Member Rating 4 out of 5 by Gaires2359 on November 22, 2004

Kaiser-Wilhelm-Gedächtnis-Kirche is one of Berlin’s most haunting symbols; the tower of the original church –- destroyed during World War II –- stands in the centre of Breitscheidplatz, serving both as a memorial and reminder of the terrors of war. The ruins of this old church near the zoo railway station have been preserved as a reminder of the senseless destruction that did not even spare houses of God. Professor Egon Eiermann, the architect entrusted with the project, combined the ruins of the spire with bold modern church architecture, preserving a number of surviving mosaics. His design was the subject of long controversy.

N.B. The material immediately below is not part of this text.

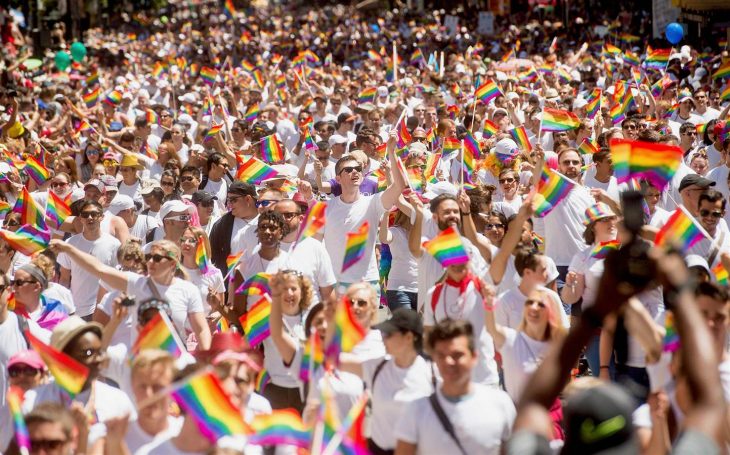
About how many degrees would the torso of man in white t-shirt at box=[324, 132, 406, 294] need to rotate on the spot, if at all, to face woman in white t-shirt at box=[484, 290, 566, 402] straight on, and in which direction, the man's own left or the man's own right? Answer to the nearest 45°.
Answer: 0° — they already face them

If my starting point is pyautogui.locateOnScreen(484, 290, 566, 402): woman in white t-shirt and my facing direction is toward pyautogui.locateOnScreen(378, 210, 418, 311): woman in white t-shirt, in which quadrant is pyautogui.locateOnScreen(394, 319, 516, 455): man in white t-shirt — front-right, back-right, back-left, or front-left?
back-left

Only the tower of the memorial church survived the destruction of 1943, which razed the city to the ground. Today only 63m high, it once rose to 113m. The hole in the tower’s roof has a sharply ragged edge which is why the tower was nicknamed "hollow tooth" by the Berliners. The Neo-Romanesque church was given the name of Kaiser Wilhelm Memorial Church in 1189, to honour Wilhelm I. Next to it, Eiermann erected a new church in 1957-63 where religious services are now conducted.

On the interior, one of the mosaics that has been preserved depicts Emperor Heinrich I on his throne, with imperial orb and sceptre. Originally decorated throughout with scenes from German imperial history, the church interior was meant to place the Hohenzollerns within this tradition and adorns the vestibules of the church ruins. It depicts Emperor Wilhelm I, together with Queen Luise of Prussia and her entourage.

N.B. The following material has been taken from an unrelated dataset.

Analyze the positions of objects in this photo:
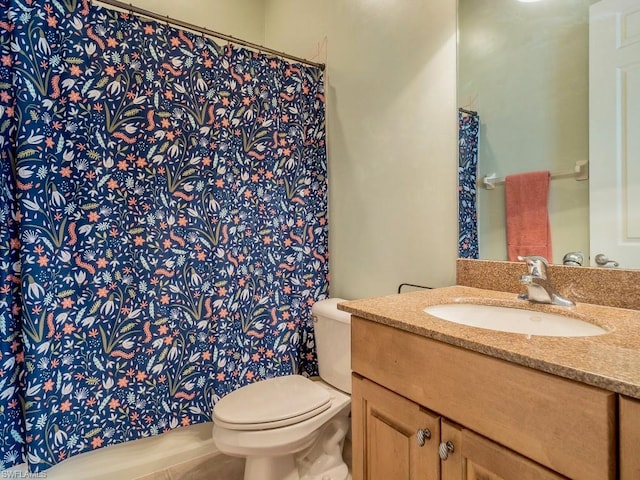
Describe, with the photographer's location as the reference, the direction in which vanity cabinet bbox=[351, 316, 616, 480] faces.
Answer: facing the viewer and to the left of the viewer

A small crucifix, forged from old nails that were found in the ruins of the Coventry Cathedral, commemorates the bombings of Coventry, England, by the German Luftwaffe in 1940. There is another cross, a gift from the Russian Orthodox bishops of Volokolomsk and Yuruyev, given in memory of victims of Nazism.

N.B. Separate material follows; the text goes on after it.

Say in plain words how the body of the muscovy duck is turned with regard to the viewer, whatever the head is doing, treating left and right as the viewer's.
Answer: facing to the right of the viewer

The new hexagonal bell tower rises 53m high next to the tower ruins, on the site of the old church’s main nave. The golden figure of Christ created by Karl Hemmeter is suspended above the modern main altar in the new church. In the evening light, the windows behind the altar glow an overwhelming dark blue. The tower bears a clock based on a Classical design, with Roman numerals. At night, it is lit in blue by modern light, emitting diodes to match the lighting inside the new church.